> Dataset items:
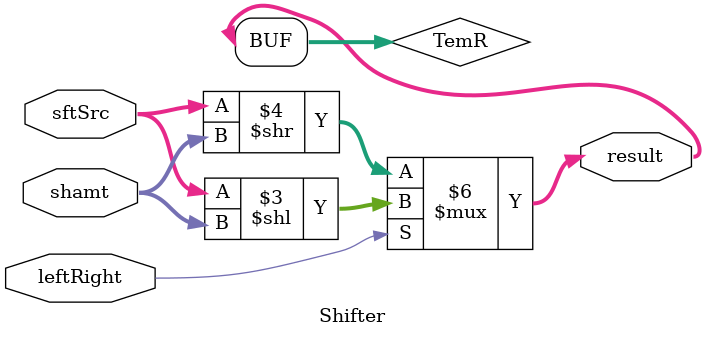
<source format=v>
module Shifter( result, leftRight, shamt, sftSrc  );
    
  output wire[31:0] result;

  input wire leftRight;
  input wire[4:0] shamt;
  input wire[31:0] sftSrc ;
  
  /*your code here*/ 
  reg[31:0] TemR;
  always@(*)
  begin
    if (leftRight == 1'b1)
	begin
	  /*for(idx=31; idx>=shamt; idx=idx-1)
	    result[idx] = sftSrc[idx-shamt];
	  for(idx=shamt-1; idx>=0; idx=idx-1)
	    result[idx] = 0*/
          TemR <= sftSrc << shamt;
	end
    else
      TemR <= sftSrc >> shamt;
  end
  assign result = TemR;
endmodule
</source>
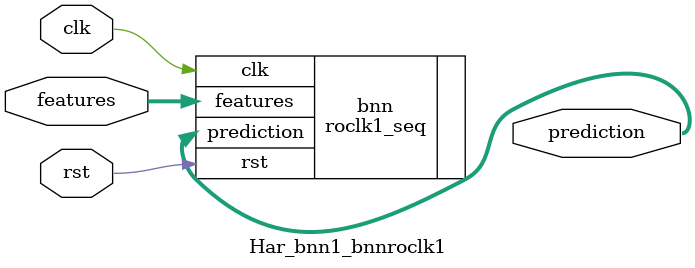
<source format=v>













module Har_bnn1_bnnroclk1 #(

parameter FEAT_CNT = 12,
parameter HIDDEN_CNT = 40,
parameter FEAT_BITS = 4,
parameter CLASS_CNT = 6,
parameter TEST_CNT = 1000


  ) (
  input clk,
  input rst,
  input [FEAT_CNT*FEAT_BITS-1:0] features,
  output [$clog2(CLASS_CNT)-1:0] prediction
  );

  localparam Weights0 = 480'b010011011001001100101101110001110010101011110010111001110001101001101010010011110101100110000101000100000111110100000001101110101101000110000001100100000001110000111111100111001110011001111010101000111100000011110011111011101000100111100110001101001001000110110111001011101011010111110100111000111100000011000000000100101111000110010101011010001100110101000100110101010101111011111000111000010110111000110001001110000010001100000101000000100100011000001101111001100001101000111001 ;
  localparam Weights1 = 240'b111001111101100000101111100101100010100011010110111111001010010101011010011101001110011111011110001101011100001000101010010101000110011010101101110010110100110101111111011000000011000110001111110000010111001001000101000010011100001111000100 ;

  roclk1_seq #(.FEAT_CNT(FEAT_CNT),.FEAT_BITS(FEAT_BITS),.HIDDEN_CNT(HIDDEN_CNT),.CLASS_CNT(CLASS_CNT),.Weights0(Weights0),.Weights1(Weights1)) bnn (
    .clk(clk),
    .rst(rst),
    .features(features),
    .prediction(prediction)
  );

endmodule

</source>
==
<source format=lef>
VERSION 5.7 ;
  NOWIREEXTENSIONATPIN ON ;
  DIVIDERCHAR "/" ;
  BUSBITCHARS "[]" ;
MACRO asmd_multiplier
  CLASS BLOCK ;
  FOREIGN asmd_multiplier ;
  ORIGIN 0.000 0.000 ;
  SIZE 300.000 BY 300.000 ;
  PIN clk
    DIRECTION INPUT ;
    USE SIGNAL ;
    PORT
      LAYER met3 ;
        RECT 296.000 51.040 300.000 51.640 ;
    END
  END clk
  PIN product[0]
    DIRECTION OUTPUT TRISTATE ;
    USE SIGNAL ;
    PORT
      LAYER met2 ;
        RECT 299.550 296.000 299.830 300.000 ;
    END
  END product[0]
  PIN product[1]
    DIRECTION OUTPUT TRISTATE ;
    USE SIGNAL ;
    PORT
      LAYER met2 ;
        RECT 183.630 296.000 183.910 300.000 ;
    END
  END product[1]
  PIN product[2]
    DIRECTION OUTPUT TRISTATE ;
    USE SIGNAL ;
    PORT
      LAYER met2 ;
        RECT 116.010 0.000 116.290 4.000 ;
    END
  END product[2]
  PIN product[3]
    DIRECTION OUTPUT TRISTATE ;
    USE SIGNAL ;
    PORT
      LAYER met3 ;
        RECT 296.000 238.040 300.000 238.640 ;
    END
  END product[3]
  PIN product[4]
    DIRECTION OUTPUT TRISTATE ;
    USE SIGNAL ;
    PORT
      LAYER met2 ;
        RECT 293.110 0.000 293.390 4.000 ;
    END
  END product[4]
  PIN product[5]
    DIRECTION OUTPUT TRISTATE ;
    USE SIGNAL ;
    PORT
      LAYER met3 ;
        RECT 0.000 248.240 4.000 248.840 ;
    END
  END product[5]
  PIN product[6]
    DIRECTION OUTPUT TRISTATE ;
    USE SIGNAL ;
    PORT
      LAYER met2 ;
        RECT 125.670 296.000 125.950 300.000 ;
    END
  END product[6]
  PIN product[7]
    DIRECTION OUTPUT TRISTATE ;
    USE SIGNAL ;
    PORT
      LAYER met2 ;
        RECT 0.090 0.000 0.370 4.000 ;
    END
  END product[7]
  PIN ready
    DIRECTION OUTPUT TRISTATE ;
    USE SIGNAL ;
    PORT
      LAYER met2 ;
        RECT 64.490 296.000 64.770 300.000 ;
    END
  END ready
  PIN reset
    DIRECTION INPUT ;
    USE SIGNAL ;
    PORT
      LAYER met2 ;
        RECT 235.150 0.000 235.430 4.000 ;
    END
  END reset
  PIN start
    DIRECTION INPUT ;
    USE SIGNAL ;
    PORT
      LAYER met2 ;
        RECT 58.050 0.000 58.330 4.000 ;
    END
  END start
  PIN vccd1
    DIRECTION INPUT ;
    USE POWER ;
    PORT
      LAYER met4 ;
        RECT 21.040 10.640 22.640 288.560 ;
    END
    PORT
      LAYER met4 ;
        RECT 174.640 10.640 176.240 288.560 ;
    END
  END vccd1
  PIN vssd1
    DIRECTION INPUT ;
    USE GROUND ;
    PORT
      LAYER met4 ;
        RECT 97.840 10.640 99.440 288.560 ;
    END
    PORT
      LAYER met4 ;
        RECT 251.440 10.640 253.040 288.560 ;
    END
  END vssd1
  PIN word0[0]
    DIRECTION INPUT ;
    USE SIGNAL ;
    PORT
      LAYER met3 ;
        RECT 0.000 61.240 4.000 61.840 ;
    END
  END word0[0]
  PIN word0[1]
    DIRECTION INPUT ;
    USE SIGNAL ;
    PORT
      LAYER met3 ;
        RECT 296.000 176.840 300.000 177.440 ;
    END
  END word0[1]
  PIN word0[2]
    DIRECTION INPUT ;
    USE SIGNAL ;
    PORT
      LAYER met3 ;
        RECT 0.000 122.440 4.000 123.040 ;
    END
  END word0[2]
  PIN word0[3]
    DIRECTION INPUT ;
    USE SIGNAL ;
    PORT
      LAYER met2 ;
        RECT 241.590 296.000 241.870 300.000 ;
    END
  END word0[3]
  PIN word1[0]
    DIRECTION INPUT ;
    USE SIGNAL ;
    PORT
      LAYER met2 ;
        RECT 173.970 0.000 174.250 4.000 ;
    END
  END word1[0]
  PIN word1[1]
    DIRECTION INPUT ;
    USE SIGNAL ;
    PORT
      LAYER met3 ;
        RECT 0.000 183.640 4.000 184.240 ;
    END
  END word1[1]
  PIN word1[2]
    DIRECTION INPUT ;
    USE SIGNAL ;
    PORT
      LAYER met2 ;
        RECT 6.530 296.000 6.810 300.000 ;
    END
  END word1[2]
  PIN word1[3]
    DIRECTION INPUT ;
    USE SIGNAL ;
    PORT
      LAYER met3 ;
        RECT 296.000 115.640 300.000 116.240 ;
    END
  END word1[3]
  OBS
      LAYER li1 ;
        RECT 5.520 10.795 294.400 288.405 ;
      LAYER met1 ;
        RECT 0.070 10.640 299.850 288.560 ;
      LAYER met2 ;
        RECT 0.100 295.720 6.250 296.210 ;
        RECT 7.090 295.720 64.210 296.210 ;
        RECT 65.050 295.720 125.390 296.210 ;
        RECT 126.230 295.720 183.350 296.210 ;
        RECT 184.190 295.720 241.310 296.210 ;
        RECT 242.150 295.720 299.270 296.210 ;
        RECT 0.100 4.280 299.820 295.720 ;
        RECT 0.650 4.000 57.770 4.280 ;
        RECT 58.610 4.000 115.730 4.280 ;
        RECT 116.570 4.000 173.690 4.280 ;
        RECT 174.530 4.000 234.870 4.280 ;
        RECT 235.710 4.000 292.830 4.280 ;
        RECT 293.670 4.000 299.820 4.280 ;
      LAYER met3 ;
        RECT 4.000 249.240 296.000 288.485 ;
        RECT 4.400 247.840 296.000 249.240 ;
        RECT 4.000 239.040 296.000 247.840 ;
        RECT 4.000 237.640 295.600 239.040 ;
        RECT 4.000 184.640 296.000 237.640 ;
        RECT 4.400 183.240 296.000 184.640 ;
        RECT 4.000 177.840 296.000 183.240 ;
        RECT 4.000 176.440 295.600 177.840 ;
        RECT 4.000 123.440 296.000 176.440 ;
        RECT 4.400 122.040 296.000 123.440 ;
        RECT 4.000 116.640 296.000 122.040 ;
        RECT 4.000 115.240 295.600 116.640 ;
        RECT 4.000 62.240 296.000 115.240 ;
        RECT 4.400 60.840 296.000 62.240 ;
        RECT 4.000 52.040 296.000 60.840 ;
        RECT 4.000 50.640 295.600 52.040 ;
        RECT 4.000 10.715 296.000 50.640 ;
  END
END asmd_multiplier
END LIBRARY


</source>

> EXERCISE DESCRIPTION:
Please list every line of the records that contains "sftSrc".

> COMPLETED EXERCISE:
module Shifter( result, leftRight, shamt, sftSrc  );
  input wire[31:0] sftSrc ;
	    result[idx] = sftSrc[idx-shamt];
          TemR <= sftSrc << shamt;
      TemR <= sftSrc >> shamt;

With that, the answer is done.